Statistics in Medicine
|January 30, 1996
Summary
Classification trees aid in diagnosing critical congenital heart disease in infants. Expert-derived trees outperformed data-driven methods, especially for rare diseases, improving diagnostic accuracy.
Area of Science:
- Medical Informatics
- Pediatric Cardiology
- Machine Learning
Background:
- Classification trees offer transparent discrimination methods, usable with expert opinion or data analysis.
- Accurate diagnosis of critical congenital heart disease (CCHD) in infants is crucial.
Purpose of the Study:
- To compare expert-derived and data-derived classification trees for diagnosing CCHD in infants.
- To evaluate the impact of incorporating misclassification costs on diagnostic performance.
Main Methods:
- Developed classification trees from expert opinion and analysis of 571 infant cases.
- Compared tree performance on a 27-class CCHD diagnosis problem and a 6-disease subset.
- Incorporated a clinical loss matrix for misclassifications.
- Performed hand-pruning for rare diseases where automatic methods struggled.
Main Results:
- Data-driven tree creation and pruning faced challenges with rare CCHD types.
- Incorporating misclassification costs significantly improved clinical performance.

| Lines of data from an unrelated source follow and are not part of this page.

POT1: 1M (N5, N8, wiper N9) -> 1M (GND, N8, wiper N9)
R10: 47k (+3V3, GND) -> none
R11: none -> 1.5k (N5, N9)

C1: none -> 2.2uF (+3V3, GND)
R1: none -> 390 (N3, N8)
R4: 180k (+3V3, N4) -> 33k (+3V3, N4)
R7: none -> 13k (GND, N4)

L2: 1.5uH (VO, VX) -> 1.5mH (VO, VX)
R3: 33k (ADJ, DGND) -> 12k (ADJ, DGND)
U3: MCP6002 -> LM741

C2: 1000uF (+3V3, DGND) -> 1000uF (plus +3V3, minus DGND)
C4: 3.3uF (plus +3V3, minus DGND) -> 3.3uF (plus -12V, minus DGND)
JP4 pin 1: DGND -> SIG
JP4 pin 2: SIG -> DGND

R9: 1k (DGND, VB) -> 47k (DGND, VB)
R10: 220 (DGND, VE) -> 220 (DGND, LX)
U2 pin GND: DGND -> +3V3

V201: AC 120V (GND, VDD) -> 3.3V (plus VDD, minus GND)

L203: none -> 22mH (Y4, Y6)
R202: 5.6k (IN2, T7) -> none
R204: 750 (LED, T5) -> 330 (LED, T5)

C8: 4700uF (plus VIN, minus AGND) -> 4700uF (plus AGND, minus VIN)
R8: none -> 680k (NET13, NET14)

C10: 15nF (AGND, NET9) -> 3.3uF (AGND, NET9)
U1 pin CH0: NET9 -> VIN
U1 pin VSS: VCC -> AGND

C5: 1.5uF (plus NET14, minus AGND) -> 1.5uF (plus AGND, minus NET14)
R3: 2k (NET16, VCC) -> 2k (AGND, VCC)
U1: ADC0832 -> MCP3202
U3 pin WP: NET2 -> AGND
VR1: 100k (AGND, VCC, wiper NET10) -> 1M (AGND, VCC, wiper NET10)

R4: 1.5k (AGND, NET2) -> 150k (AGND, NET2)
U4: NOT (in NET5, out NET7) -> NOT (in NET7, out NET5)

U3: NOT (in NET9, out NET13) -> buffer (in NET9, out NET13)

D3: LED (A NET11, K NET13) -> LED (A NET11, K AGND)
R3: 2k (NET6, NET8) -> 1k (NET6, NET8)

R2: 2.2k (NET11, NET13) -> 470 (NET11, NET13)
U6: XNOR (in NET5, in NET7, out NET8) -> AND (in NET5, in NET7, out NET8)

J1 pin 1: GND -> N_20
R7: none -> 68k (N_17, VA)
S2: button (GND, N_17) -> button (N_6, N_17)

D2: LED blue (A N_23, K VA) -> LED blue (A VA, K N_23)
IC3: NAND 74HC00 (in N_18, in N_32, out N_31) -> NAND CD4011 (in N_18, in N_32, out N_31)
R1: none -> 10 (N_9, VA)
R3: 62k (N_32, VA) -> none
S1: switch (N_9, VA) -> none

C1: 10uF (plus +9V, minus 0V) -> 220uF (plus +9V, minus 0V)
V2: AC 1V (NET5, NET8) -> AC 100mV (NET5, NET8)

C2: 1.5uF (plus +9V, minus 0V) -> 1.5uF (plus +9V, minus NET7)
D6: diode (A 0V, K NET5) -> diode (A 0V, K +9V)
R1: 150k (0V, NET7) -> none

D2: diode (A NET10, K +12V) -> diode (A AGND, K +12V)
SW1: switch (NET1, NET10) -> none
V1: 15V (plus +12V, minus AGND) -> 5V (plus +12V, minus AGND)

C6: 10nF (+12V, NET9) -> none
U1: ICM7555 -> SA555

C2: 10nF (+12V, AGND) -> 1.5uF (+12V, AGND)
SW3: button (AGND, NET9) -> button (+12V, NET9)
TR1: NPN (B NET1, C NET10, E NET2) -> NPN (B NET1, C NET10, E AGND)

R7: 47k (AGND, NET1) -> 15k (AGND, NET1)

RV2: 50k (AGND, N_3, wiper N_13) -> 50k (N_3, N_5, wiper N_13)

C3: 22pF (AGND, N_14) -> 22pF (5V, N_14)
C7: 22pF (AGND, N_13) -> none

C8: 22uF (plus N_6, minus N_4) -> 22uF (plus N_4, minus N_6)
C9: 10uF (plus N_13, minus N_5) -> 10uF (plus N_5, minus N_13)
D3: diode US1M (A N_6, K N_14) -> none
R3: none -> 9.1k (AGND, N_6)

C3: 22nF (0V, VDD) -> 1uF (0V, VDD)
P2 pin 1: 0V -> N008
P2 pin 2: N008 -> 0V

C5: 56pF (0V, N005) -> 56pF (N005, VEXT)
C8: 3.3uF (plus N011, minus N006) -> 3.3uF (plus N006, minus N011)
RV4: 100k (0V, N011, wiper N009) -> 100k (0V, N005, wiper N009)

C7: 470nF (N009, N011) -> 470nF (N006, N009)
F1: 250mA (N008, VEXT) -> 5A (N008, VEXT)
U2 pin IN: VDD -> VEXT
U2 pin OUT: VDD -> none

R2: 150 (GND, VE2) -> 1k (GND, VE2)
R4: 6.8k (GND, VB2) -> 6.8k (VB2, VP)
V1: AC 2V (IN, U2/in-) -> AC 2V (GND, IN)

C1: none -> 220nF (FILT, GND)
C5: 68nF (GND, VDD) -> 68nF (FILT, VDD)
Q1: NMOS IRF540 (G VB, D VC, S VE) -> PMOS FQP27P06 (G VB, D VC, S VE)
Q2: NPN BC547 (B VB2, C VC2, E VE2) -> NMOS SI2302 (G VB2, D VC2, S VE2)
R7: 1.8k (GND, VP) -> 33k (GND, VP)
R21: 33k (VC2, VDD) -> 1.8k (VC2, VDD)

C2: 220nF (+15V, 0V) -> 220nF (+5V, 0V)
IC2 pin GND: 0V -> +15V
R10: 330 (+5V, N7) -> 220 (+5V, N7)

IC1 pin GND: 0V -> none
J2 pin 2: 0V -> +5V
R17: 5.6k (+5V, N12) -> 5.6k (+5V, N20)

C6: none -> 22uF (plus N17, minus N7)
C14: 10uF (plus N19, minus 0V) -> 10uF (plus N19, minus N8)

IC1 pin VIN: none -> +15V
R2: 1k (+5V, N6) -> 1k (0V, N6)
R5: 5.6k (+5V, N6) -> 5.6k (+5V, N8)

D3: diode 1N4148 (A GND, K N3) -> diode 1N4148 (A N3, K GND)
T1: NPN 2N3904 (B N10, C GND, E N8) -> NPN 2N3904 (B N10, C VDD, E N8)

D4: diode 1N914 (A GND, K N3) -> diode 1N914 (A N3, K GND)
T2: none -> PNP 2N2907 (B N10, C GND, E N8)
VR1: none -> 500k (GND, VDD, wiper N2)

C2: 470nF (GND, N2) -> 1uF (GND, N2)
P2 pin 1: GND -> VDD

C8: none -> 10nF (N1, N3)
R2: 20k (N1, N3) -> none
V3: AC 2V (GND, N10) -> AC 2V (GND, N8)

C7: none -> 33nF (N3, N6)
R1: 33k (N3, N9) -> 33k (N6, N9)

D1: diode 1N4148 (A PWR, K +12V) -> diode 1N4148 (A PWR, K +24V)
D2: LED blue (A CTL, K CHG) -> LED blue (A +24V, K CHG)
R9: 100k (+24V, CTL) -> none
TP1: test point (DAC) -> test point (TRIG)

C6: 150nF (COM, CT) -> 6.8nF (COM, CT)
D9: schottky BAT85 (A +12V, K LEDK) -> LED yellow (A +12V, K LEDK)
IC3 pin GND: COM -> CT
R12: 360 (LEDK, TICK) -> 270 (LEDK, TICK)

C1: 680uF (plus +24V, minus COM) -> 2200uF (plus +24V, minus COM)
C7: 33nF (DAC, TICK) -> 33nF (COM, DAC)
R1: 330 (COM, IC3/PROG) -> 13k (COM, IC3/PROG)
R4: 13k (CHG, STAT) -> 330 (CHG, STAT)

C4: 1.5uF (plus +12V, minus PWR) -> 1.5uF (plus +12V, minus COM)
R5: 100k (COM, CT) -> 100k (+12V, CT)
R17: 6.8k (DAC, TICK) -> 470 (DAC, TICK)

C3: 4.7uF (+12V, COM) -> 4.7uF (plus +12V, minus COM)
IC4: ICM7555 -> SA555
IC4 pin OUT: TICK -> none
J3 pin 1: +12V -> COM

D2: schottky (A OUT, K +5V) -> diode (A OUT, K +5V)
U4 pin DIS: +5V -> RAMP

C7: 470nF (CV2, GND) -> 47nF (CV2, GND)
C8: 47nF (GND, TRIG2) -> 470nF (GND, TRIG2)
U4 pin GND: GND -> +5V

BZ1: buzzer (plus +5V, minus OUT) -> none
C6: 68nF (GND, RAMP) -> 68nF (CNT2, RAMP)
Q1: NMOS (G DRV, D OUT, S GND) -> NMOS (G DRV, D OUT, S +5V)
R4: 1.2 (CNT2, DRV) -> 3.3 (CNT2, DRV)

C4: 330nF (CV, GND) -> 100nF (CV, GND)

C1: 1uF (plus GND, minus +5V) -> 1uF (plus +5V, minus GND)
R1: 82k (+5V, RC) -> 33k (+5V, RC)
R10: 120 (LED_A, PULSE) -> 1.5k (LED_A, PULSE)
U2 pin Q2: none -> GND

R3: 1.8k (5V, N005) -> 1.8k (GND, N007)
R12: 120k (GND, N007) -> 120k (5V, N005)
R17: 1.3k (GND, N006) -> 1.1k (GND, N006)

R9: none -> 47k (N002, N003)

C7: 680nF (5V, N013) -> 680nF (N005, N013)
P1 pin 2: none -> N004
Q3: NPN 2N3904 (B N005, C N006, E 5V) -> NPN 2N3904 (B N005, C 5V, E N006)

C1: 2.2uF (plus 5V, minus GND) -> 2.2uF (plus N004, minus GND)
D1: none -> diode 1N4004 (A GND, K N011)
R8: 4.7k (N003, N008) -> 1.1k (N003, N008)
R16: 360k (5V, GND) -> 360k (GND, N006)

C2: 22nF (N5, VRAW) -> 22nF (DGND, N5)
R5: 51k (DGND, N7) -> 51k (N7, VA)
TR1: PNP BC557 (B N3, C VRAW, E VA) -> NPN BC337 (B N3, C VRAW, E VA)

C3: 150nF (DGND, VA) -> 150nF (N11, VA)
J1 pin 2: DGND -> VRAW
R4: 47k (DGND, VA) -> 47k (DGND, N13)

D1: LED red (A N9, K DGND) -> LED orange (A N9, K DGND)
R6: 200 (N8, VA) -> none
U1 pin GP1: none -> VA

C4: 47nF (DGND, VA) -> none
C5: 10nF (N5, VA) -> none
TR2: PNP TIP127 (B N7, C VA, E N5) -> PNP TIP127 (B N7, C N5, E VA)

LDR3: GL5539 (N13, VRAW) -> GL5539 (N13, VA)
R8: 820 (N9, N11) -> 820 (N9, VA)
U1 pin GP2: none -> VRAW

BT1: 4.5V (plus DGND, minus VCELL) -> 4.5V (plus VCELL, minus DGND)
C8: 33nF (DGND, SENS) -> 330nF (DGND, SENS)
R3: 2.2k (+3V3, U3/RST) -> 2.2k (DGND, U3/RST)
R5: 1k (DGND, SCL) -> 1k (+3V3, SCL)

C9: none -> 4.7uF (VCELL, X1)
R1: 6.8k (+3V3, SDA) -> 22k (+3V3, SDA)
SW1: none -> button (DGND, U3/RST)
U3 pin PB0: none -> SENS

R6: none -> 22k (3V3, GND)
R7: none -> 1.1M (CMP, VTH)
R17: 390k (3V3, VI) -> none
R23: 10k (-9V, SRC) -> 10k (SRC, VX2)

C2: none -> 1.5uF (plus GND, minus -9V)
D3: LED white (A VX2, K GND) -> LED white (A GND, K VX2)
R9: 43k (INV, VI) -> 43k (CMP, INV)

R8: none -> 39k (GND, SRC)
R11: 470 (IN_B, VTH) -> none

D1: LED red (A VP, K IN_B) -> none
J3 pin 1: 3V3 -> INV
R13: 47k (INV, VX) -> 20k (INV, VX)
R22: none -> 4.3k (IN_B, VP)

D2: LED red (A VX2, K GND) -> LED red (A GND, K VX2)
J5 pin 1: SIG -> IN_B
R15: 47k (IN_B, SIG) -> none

- The expert-derived tree demonstrated a unique building strategy not replicable automatically.
- Expert trees generally outperformed data-derived trees, particularly in identifying key composite features.
Conclusions:
- Expert-derived classification trees show promise for complex diagnostic tasks like CCHD.
- Integrating clinical costs into tree construction enhances diagnostic utility.
- Hand-pruning may be necessary for rare disease classification using decision trees.